Motions that are Null and Void
Any motion that contradicts provincial laws and regulations or Board policy is out of order, even if the motion was voted on and passed by a majority vote.
The Secretary of the School Council usually records minutes. If the Secretary is absent another member must be appointed to record the minutes. Accurate minutes provide school council members with:
- a clear objective summary of the meeting;
- a historical account of the decisions of the group and the rationale behind them;
- objective comments (vs. opinion);
- highlights, rather than narrative accounts; and
- motions and resolutions recorded verbatim.
Ensure that minutes of meetings are distributed as soon as possible to Council members (electronic or paper copy). Individuals responsible for following up on action items should also receive a copy. Minutes of all meetings of the council should be available at the school. Current minutes may be posted on a bulletin board and/or shared electronically with the community. A system for maintaining past meetings (electronic or binder/file) should be established and made available.
Good record keeping is essential for many reasons:
- Keep a record of council activities and decisions;
- Communication – to those interested who are unable to attend meetings, as well as to future council members; and
- Continuous Improvement – understanding history and successes in the past, will help with future decisions and actions.
School Councils should appoint record keeping accountabilities to one member of the Council (usually the Secretary). Records may include but are not limited to:
- Meeting minutes;
- Action Plans;
- Financial records;
- Activity histories (e.g., School Parent Events records of attendance, supplies required, promotion of event, etc.);
- PIC Representative updates; and/or
- Family of Schools Council update.
School councils may choose to make these records available to their school community via a central area (e.g., Parent Resource Centre in the library).
School Council Constitutional Guidelines
The Halton District School Board requires that all school councils develop a constitution to formalize the operational guidelines for each council. The O. Reg. 612/00, provides minimum requirements in developing the constitution. For more detailed examples of constitution contents, access the Ministry of Education document School Councils: A Guide for Members 2002, revised.

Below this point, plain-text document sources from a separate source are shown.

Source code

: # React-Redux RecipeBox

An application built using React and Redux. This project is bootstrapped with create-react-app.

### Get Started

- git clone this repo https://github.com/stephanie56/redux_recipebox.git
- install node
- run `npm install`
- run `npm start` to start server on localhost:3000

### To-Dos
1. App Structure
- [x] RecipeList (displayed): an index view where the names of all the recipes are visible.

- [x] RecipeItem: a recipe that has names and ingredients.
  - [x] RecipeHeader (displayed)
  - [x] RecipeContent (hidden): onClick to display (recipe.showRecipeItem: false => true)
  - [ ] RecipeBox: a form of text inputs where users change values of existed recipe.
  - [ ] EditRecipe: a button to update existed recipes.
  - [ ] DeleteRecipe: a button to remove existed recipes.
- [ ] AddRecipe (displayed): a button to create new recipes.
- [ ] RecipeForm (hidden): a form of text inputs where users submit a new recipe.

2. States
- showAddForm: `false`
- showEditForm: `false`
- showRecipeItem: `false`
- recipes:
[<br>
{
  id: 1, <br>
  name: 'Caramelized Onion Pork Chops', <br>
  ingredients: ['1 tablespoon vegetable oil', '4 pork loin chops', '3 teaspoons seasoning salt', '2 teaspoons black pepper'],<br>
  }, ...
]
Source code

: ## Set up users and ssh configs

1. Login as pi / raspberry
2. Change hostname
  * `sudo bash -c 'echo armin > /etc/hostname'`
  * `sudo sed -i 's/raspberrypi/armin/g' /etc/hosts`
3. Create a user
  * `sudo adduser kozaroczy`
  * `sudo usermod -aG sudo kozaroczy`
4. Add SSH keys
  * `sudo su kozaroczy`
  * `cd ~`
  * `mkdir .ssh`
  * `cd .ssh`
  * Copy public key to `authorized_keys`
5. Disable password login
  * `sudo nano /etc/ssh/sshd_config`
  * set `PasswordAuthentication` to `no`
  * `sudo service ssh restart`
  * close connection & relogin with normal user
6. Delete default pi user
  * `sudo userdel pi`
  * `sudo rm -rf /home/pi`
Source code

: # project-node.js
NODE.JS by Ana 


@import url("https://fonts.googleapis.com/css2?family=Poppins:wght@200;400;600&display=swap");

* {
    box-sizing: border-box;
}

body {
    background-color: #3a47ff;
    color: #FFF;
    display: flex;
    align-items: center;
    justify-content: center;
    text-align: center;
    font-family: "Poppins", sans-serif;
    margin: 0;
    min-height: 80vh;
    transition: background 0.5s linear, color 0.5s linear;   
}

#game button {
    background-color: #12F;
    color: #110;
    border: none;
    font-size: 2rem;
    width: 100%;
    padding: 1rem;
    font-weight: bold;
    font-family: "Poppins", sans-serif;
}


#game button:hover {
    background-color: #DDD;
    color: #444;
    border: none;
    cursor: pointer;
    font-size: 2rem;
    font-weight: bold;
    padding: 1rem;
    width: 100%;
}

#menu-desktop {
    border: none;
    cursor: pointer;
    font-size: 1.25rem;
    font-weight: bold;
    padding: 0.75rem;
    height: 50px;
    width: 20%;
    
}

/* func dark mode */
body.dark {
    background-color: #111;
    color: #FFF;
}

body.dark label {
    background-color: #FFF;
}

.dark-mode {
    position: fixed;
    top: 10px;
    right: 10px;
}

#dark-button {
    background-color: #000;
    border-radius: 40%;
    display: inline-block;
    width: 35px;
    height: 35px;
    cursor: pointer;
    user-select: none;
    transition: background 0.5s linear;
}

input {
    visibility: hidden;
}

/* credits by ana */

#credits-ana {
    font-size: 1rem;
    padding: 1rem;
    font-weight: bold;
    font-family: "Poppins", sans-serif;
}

The document can be downloaded here.
Each school’s constitution should include guidelines which reflect the school’s unique culture and philosophy.
Constitutions must include: Reference O. Reg. 612/00
- The organization’s name;
- The organization’s philosophy;
- The purpose and objectives of the organization;
- The duties and responsibilities of Members and procedures for electing them;
- The positions (e.g., Chair, Co-chair, secretary, treasurer), terms of office and responsibilities of executive;
- Members and procedures for their election;
- The establishment of roles and of subcommittees;
- The number, scheduling, and quorum equirements of meetings;
- The processes for making decisions, conflict resolution process and dealing with conflicts of interest;
- Financial procedures (e.g., signing authorities) if required (budget);
- The procedures for amending the constitution;
- Processes for communication and accountability; and
- Process for setting goals and measuring effectiveness.
By-laws are the rules that guide how your school council operates.
School councils must establish by-laws that address:
- election procedures and the filling of vacancies in membership;
- conflict of interest rules for members on school councils; and
- internal conflict resolution processes, in accordance with board policies.
By-laws do not need to be created annually, but they should be reviewed.